1°/- La pénalisation de l’homosexualité, élément de constatation de l’appartenance à un certain groupe social


     Dans sa décision, la CJUE s’attarde tout d’abord sur la notion d’« appartenance à certain groupe social », le Raad Van State néerlandais lui posant la question de savoir « si l’article 10, paragraphe 1, sous d), de la directive doit être interprété en ce sens que, pour l’évaluation des motifs de persécutions qui sont invoqués au soutien d’une demande visant à obtenir le statut de réfugié, les personnes homosexuelles peuvent être considérées comme formant un certain groupe social » (point 41).


     Aux termes de la Convention de Genève de 1951 comme aux termes de la directive Qualification, « l’appartenance à un certain groupe social » est un motif de persécution, au même titre que la race, la religion, la nationalité, ou les opinions politiques. Ce motif de persécution a été ajouté au dernier moment par la conférence des plénipotentiaires de la Convention de Genève de 1951, et a régulièrement suscité des interrogations sur son contenu et ses contours.


     Sur ce point, les juridictions de Common Law ont recherché de manière plus exigeante et transparente que les juridictions de tradition romano-germanique une approche analytique de la définition à donner de « l’appartenance à certain groupe social ». Ainsi en est-il de la Cour suprême du Canada qui est classiquement saluée pour avoir systématisé la définition du groupe social, dans son arrêt Ward (Canada c. Patrick Francis Ward, 30 juin 1993, 2 R.C.S. 689) dans lequel elle a en effet proposé d’identifier comme groupes sociaux « les groupes définis par une caractéristique innée ou immuable », ainsi que « les groupes dont les membres s’associent volontairement pour des raisons si essentielles à leur dignité humaine qu’ils ne devraient pas être contraints à renoncer à cette association ».


     Le Haut-commissariat pour les Réfugiés UN-HCR a identifié dans la pratique des juridictions de Common Law deux approches de la définition du groupe social : celle dite des « caractéristiques protégées » qui se fonde sur l’immuabilité, et celle dite de « la perception sociale » qui identifie et place le groupe en marge de la société. Il a avancé en 2002 une synthèse proposant une définition unifiée de ce qu’est « un certain groupe social » : « un groupe de personnes qui partagent une caractéristique commune autre que le risque d’être persécutées, ou qui sont perçues comme un groupe par la société ». Et d’ajouter : « Cette caractéristique sera souvent innée, immuable, ou par ailleurs fondamentale pour l’identité, la conscience ou l’exercice des droits humains » (Principes directeurs sur la protection internationale: L’appartenance à un certain groupe social » dans le cadre de l’article 1A(2) de la Convention de 1951 et/ou son Protocole de 1967 relatifs au Statut des réfugiés, HCR/GIP/02/02 Rev. 1, texte de 2002 révisé en 2008 pour tenir des changements de termes employés à l’ONU).

▶ Matériel fourni:
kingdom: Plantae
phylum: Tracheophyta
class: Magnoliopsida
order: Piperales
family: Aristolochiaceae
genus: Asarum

...

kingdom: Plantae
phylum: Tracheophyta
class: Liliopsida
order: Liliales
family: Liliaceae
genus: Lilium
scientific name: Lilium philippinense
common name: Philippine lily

---

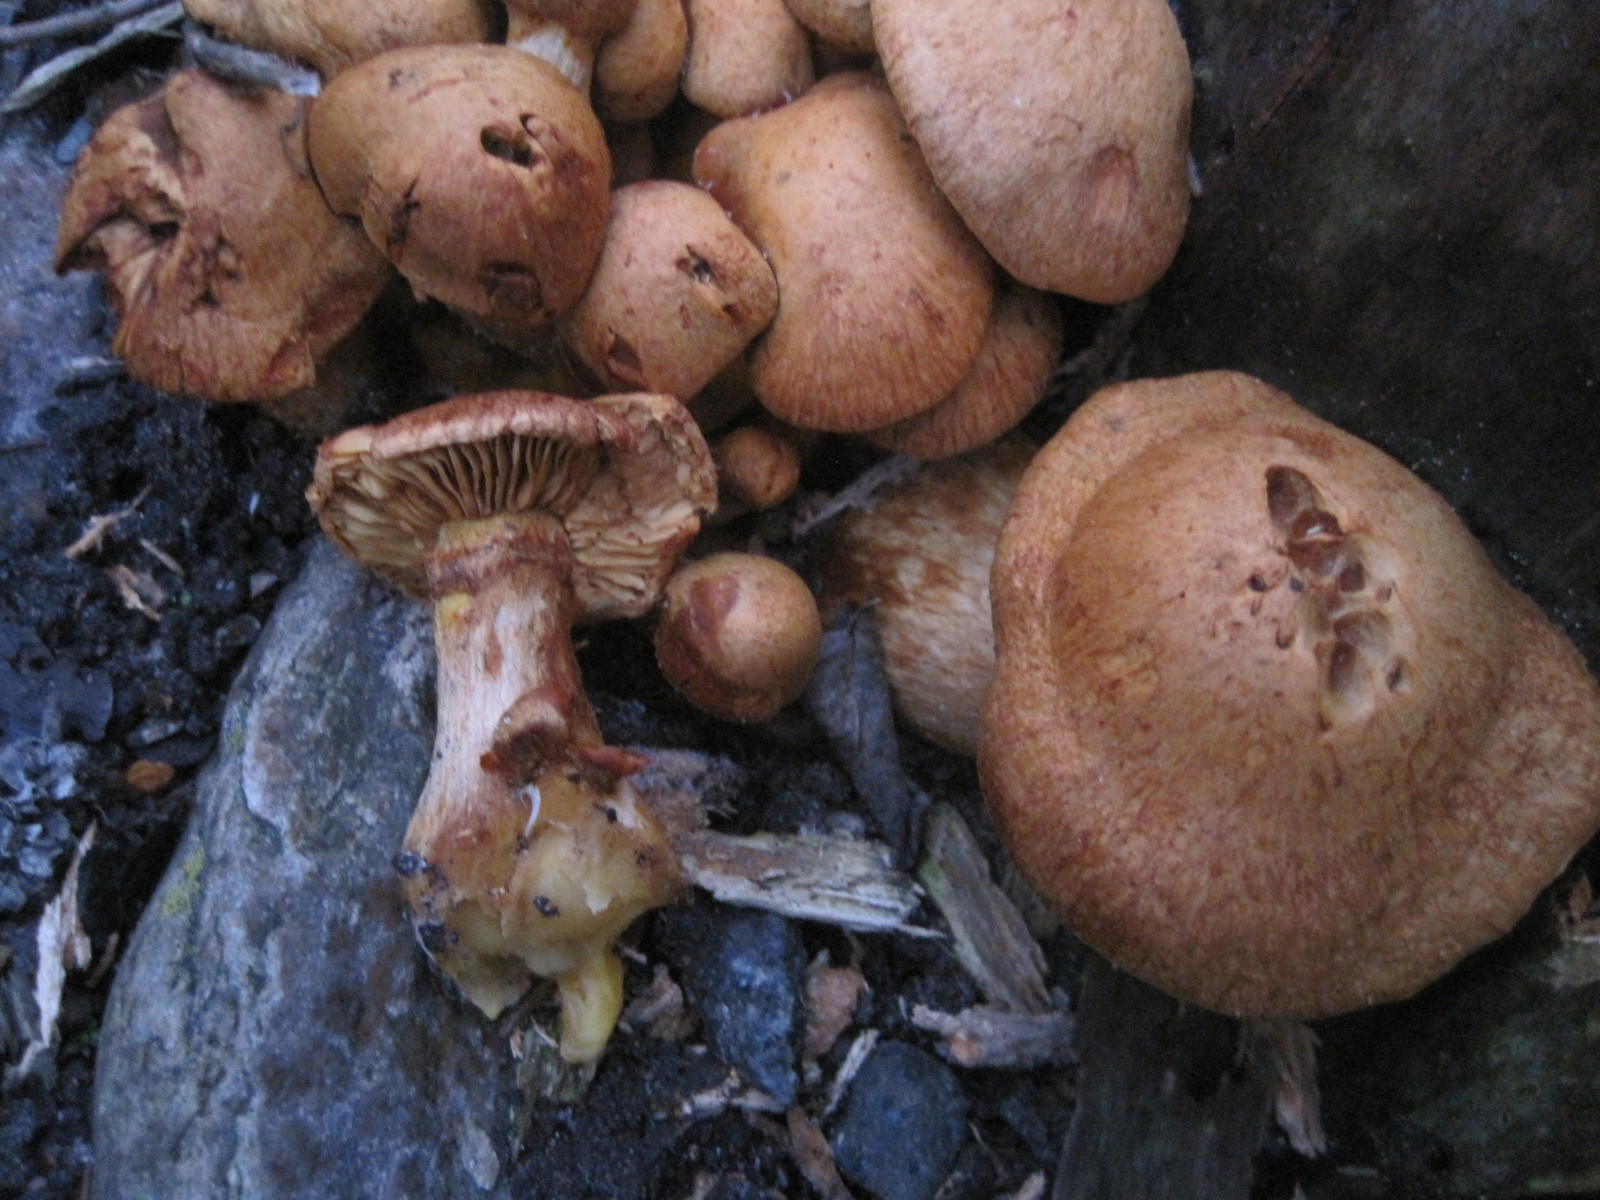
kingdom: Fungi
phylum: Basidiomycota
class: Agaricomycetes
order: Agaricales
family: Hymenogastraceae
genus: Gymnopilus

▶ Objectif de l'exercice:
Sauriez-vous rédiger la suite du texte sur l'« appartenance à un certain groupe social » en droit d'asile, en reprenant juste après sa dernière phrase ?

▶ Réponse attendue:
    Quand bien même la directive 2004/83/CE a pour objet d’assurer la mise en œuvre de la Convention de Genève de 1951, elle reprend les éléments issus de la doctrine et de la pratique, en s’émancipant cependant de la conception élaborée par le UN-HCR. En effet, à l’approche alternative des critères des « caractéristiques protégées » et de la « perception sociale » aux termes des principes directeurs du HCR, la directive préfère malheureusement une approche cumulative à l’article 10, paragraphe 1, sous d : « un groupe est considéré comme un certain groupe social lorsque, en particulier: – ses membres partagent une caractéristique innée ou une histoire commune qui ne peut être modifiée, ou encore une caractéristique ou une croyance à ce point essentielle pour l’identité ou la conscience qu’il ne devrait pas être exigé d’une personne qu’elle y renonce, etce groupe a son identité propre dans le pays en question parce qu’il est perçu comme étant différent par la société environnante ».


     Dans son arrêt du 7 novembre 2013, la CJUE confirme une telle approche en affirmant que « deux conditions cumulatives » doivent être remplies pour qu’un groupe soit considéré comme « un certain groupe social » au sens de l’article 2 sous c) de la directive 2004/83/CE lu en lien avec l’article 10 paragraphe 1, sous d) de ce même texte (point 45). Et la Cour de remarquer que la première condition est satisfaite puisque « l’orientation sexuelle d’une personne constitue une caractéristique à ce point essentielle pour son identité qu’il ne devrait pas être exigé qu’elle y renonce » (point 46), et que la seconde condition l’est également puisque « l’existence d’une législation pénale telle que celles en cause dans chacune des affaires au principal, qui vise spécifiquement les personnes homosexuelles, permet de constater que ces personnes constituent un groupe à part qui est perçu par la société environnante comme étant différent » (point 48).


     Le juge de l’Union en arrive à la conclusion qui a valu à l’arrêt d’être salué : « l’existence d’une législation pénale telle que celles en cause dans chacune des affaires au principal, qui vise spécifiquement les personnes homosexuelles, permet de constater que ces personnes doivent être considérées comme formant un certain groupe social » (point 49).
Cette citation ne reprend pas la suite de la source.